While the two spacecraft flying in the Europa Jupiter System Mission have instrumentation designed to study Jupiter's icy satellites, nearly all can and will be used for Io science, both during encounters as well as during other opportunities in the Jovian tour phases of both spacecraft. The camera systems on JEO will allow the mission team to map 20-30% of Io's surface at better than 200 m/pixel. The three camera systems on JEO would allow to acquire WAC and MAC context imaging for NAC high-resolution images, a capability Galileo did not have which caused some problems interpreting some of that earlier probe's Io images. The Ion and Neutral Mass Spectrometer (INMS) would be used to determine the composition of Io's atmosphere and abundance of the various chemical species in it. If JEO can be targeted to fly through a plume on the final Io flyby, INMS can be used to measure the composition of that plume, which can provide a strong constraint on the chemisty of Io's volcanic gases and vent temperature. The Visible-IR Spectrometer, which will cover a wavelength range between 400-5200 nm, would be used to monitor thermal activity on Io as well as observe Io's surface composition (making up for the stuck grating on NIMS during Galileo's Io flybys). The Ice Penetrating Radar can be used to take a look at Io's near-surface structure. If the trajectory of JEO can be pointed just right, that data could help a lot in determining the formation mechanisms for mountains and paterae as well as determine the thickness of the surficial frost layers. The Ultraviolet Spectrometer can be used to study Io's atmosphere, aurorae, and the plasma torus. The laser altimeter could be used to measure the amplitude of the gravitational tides on Io. Finally, the thermal mapper can measure Io's mid-infrared thermal emission, which can be used to constrain tidal heating models.
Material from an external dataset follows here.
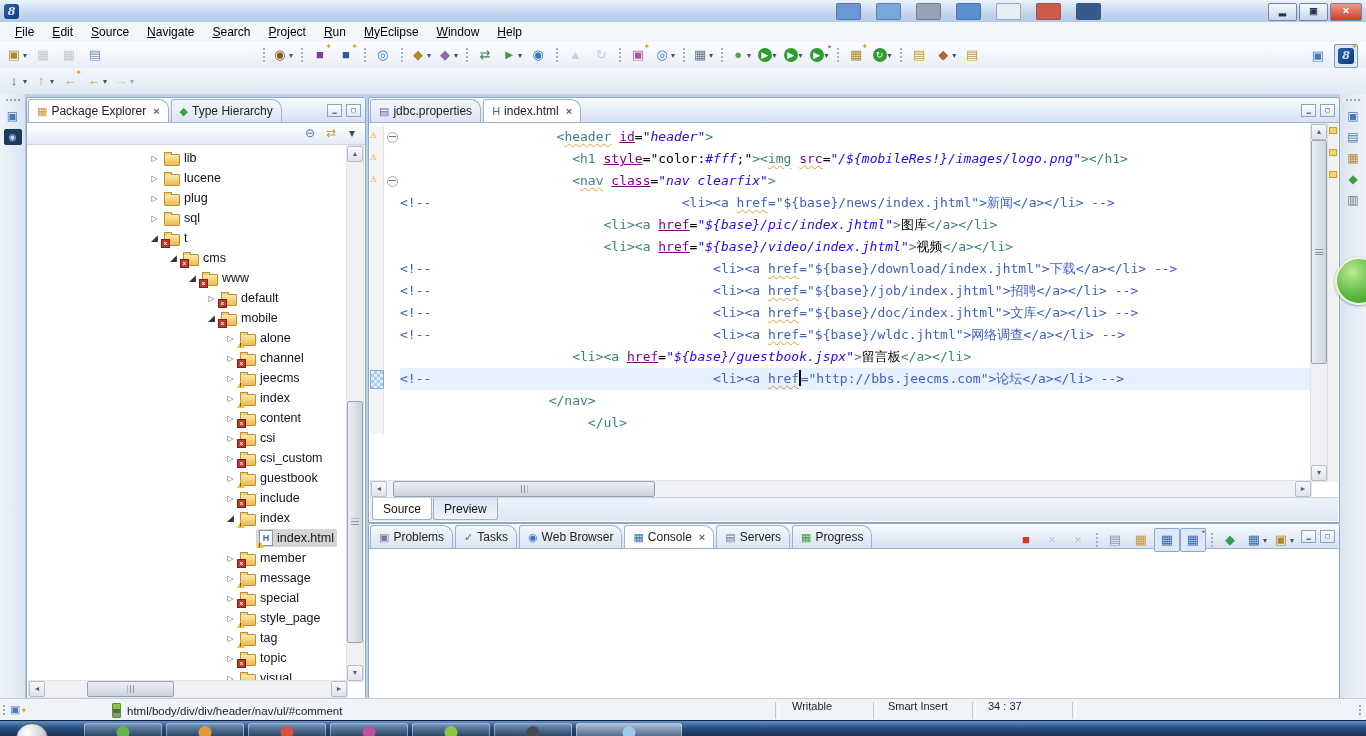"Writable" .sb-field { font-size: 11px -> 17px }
With JEO's flybys of Io and JGO's distant monitoring, the Europa Jupiter System Mission can further improve our picture of Io as it fits within the Jupiter system. While JEO will not provide the kind of detailed monitoring that the Io Volcano Observer could, EJSM would serve as a great follow-on mission from Galileo and hopefully, IVO, by both continued monitoring that could last for 2.5 years (with possible monitoring from Europa orbit as well) and by making use of instruments not available to earlier missions, such as the Sub-surface RADAR and Laser Altimeter.